> _Data lines_
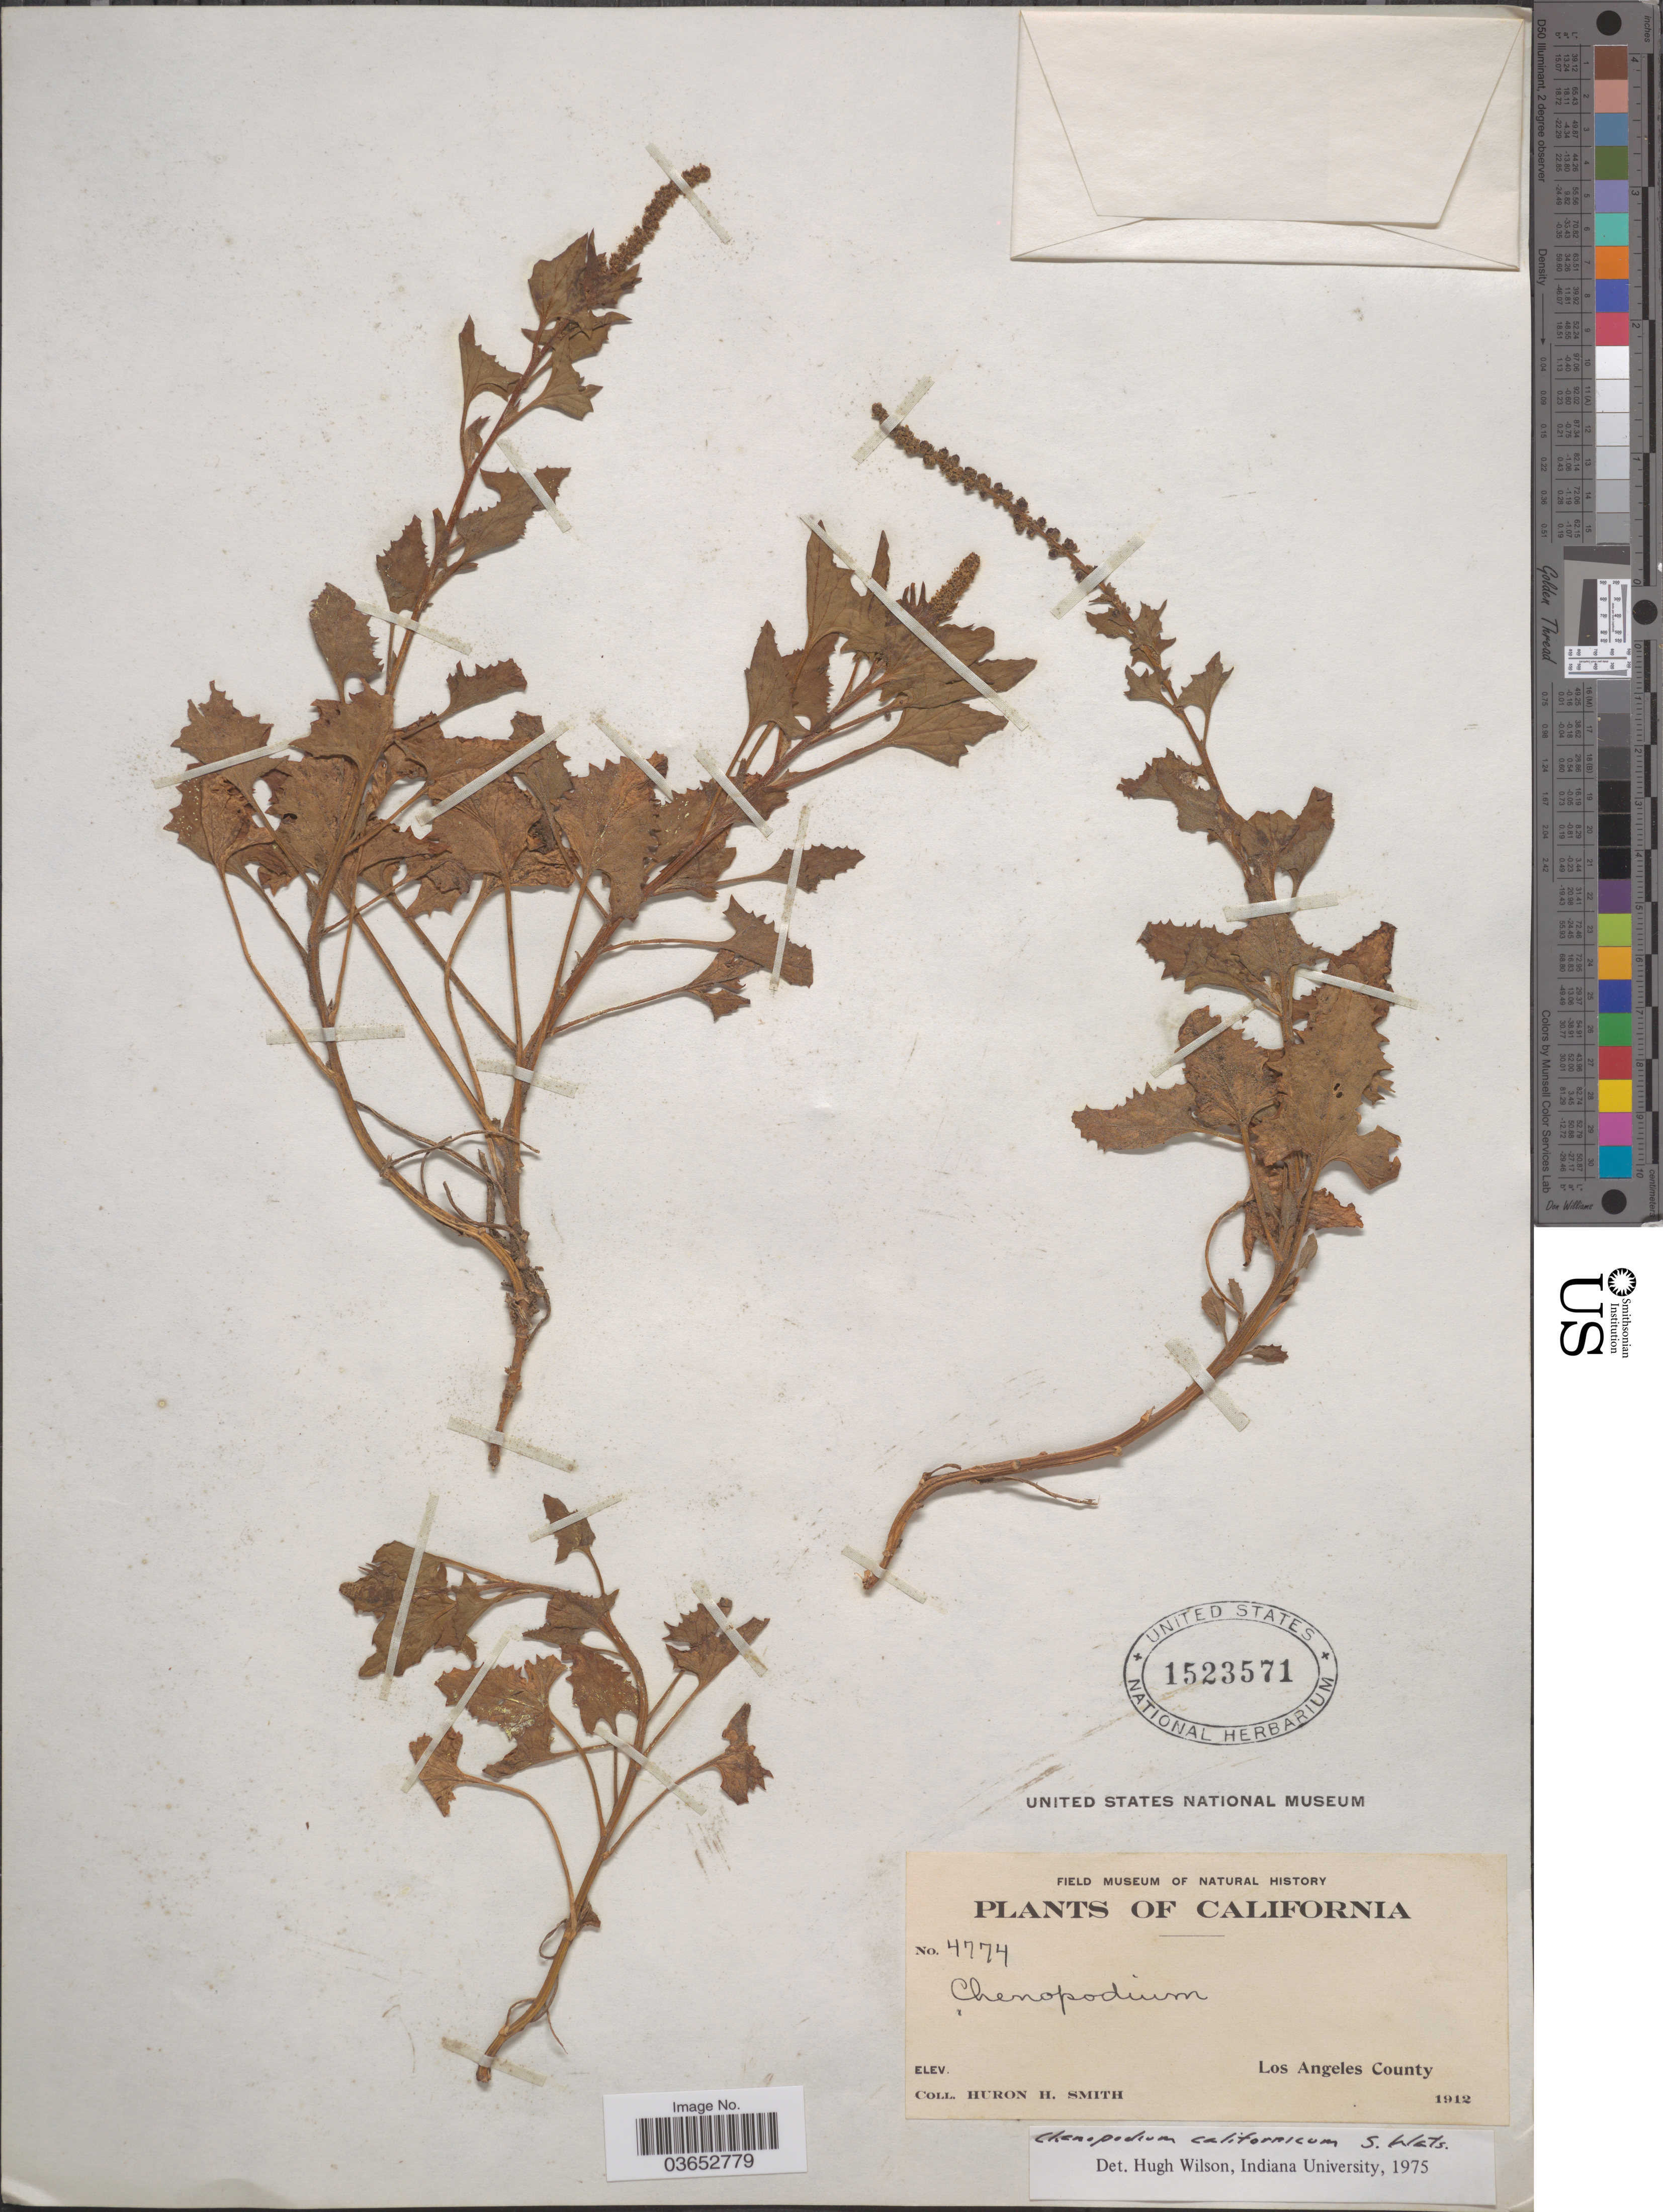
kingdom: Plantae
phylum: Tracheophyta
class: Magnoliopsida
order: Caryophyllales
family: Amaranthaceae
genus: Chenopodium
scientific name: Chenopodium californicum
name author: S. Watson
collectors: Huron H. Smith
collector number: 4774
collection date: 1912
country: United States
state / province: California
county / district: Los Angeles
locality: Los Angeles County.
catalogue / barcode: US 1523571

> _Given problem_
Copy every line of the records above word for word, leaving out the pictures.

> _Exercise output_
kingdom: Plantae
phylum: Tracheophyta
class: Magnoliopsida
order: Caryophyllales
family: Amaranthaceae
genus: Chenopodium
scientific name: Chenopodium californicum
name author: S. Watson
collectors: Huron H. Smith
collector number: 4774
collection date: 1912
country: United States
state / province: California
county / district: Los Angeles
locality: Los Angeles County.
catalogue / barcode: US 1523571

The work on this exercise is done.